Task directions →
Your response should contain each line of the data that includes "patient".

START Records supplied

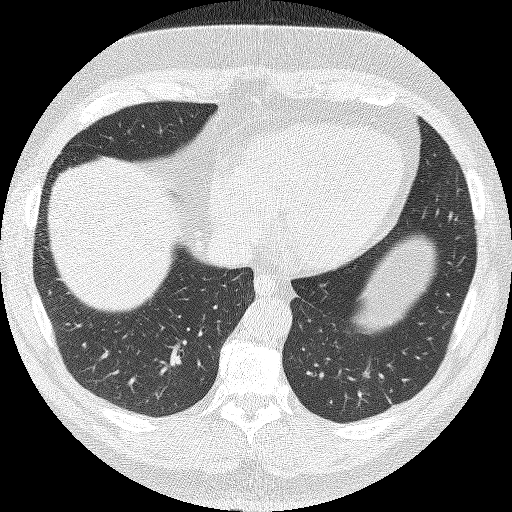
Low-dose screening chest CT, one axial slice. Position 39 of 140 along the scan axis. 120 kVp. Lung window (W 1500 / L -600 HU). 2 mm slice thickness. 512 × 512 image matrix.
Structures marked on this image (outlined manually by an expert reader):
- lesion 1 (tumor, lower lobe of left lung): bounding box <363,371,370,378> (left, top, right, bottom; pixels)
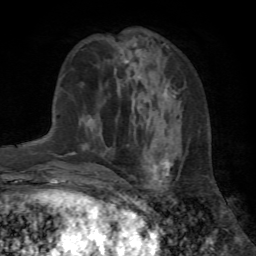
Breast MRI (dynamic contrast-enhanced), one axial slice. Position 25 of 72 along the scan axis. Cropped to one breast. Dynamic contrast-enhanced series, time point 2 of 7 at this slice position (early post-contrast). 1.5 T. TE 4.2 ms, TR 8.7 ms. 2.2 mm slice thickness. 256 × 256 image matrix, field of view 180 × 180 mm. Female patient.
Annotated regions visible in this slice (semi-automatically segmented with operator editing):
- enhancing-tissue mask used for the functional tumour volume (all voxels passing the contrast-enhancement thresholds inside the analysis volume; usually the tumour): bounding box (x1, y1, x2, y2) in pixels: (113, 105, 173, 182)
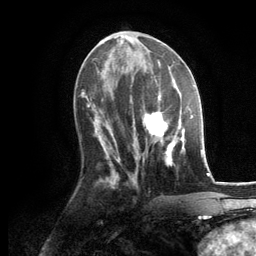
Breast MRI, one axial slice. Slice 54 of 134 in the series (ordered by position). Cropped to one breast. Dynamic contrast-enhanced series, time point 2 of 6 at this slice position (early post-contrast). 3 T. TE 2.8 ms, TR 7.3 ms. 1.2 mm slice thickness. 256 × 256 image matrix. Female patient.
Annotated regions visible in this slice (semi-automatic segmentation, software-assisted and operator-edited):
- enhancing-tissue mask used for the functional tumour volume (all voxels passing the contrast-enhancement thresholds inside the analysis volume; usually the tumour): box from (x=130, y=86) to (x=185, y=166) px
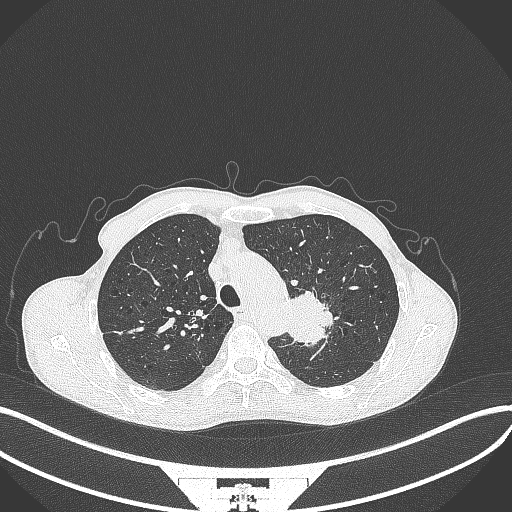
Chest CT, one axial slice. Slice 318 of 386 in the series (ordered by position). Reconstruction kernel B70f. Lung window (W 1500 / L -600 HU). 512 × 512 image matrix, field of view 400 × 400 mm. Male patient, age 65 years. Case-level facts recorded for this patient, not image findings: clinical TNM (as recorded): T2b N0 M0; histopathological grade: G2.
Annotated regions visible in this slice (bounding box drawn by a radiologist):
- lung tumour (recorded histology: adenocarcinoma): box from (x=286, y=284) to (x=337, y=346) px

END Records supplied

Your solution →
Breast MRI (dynamic contrast-enhanced), one axial slice. Position 25 of 72 along the scan axis. Cropped to one breast. Dynamic contrast-enhanced series, time point 2 of 7 at this slice position (early post-contrast). 1.5 T. TE 4.2 ms, TR 8.7 ms. 2.2 mm slice thickness. 256 × 256 image matrix, field of view 180 × 180 mm. Female patient.
Breast MRI, one axial slice. Slice 54 of 134 in the series (ordered by position). Cropped to one breast. Dynamic contrast-enhanced series, time point 2 of 6 at this slice position (early post-contrast). 3 T. TE 2.8 ms, TR 7.3 ms. 1.2 mm slice thickness. 256 × 256 image matrix. Female patient.
Chest CT, one axial slice. Slice 318 of 386 in the series (ordered by position). Reconstruction kernel B70f. Lung window (W 1500 / L -600 HU). 512 × 512 image matrix, field of view 400 × 400 mm. Male patient, age 65 years. Case-level facts recorded for this patient, not image findings: clinical TNM (as recorded): T2b N0 M0; histopathological grade: G2.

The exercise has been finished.